Hierve la sangre también en la distancia. Llevo tres horas seguidas en el ordenador recolectando las imagenes que llegan desde Madrid. Hoy más que nunca he sentido la ausencia de un mundo llamado España y su situación, su corrupción y su frustrante cura. Lo más duro de todo es ver en los vídeos que entre el pueblo y su soberanía sólo se encuentran las marionetas azules que esgrimen una obediencia ciega al deber como si un deber ciego mereciese obediencia, como si el verdadero deber tuviese algo que ver con la obediencia, perros bastardos. Estado policial y gracias por tu voto. Me gusta hacer el ejercicio mental de apartarlos con la imaginación y contemplar a la gente junto a los leones del congreso y pisando, vencedores, las alfombras del parlamento. Quitando de la deuda española el ochenta por ciento, es decir, la deuda privada, pero yo estoy aquí en Praga, escribiendo sin luz para no despertar a mi compañero que ronca plácidamente cuando no dice cosas extrañas. Me advirtió que suele tener pesadillas, muy buena gente.
Ya que he comenzado por las frustraciones no pienso dejarlas todavía. Ayer asistí a mi primera clase: "Pursuit of Democracy and Freedom (independent political thinking in the communist Czechoslovakia)". El profesor, un chico joven al que le queda muy bien el rollito "soy profe en la uni", nos preguntó: -¿Qué pensáis que es el comunismo?- Y como esta clase pertenece a un curso especial pensado para alumnos americanos no tardó en hablar la CIA a través de uno de sus representantes, que concluyó con mucha seguridad algo así como "el comunismo es un sistema sin mucha libertad y que no funciona con la "naturaleza humana" (profundo concepto antropológico) en el cual uno no podía tener un coche porpio"...olé, y yo partiéndome la cabeza leyendo a Marx cuando todo era tan sencillo... bendita ignorancia, qué valiente hace a la gente. Qué semejante es la arrogancia de una opinión como esa al arrojo patriótico de los antidisturbios.
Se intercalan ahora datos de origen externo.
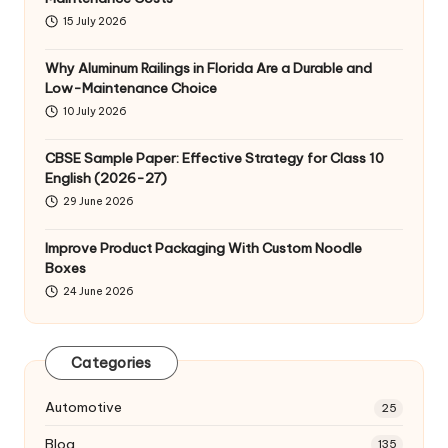
15 July 2026
Why Aluminum Railings in Florida Are a Durable and
Low-Maintenance Choice
10 July 2026
CBSE Sample Paper: Effective Strategy for Class 10
English (2026-27)
29 June 2026
Improve Product Packaging With Custom Noodle
Boxes
24 June 2026
Categories
Automotive
25
Blog
135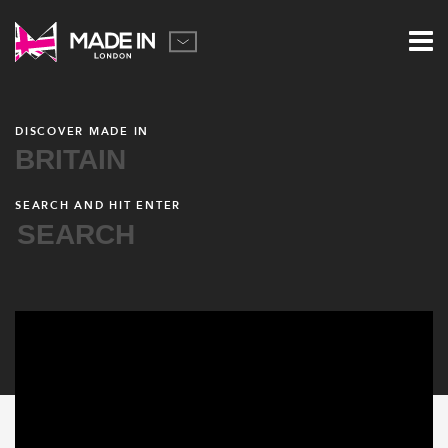
DISCOVER MADE IN
BRITAIN
SEARCH AND HIT ENTER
Pero no todo son frustraciones. Cuando estoy más relajado leo a Cortázar, jugando a su rayuela y buscando en internet las perlas de Jazz que van regalando sus páginas, entonces salgo con la gente de aquí por el centro de una ciudad más allá a la que vamos en un tranvía que creo que no hay que pagar y que pago cuando dejo de creer, y con la excusa de poder preguntar ¿de dónde eres?,¿qué estudias? o ¿dónde estás viviendo aquí, en Praga?, voy conociendo a más y más gente, y voy entrando en calor con el mundo checo y universitario junto a otra octava jarra de cerveza, volcando el vaso hasta que caen los últimos minutos de espuma, y otra vez, el tranvía, volviendo a creer.